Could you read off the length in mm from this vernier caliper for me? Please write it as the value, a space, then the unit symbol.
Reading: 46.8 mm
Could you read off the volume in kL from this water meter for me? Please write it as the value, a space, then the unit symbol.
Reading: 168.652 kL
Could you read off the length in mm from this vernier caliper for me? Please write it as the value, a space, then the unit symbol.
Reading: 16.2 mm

========================================================================

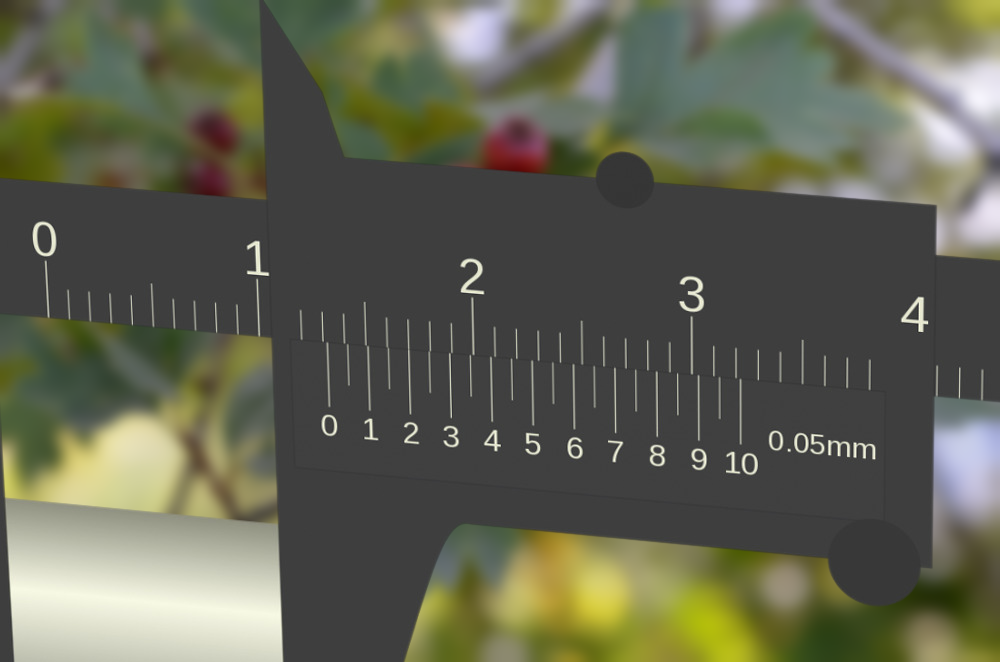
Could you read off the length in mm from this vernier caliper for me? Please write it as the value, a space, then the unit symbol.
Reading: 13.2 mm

========================================================================

## What the task requires
Lay out the items from the line containing "Could you read off the volume" through the line containing "Reading: 168.652 kL" as a numbered list with blank lines omitted. Start at the first of these lines and stop after the second.

## Finished exercise
1. Could you read off the volume in kL from this water meter for me? Please write it as the value, a space, then the unit symbol.
2. Reading: 168.652 kL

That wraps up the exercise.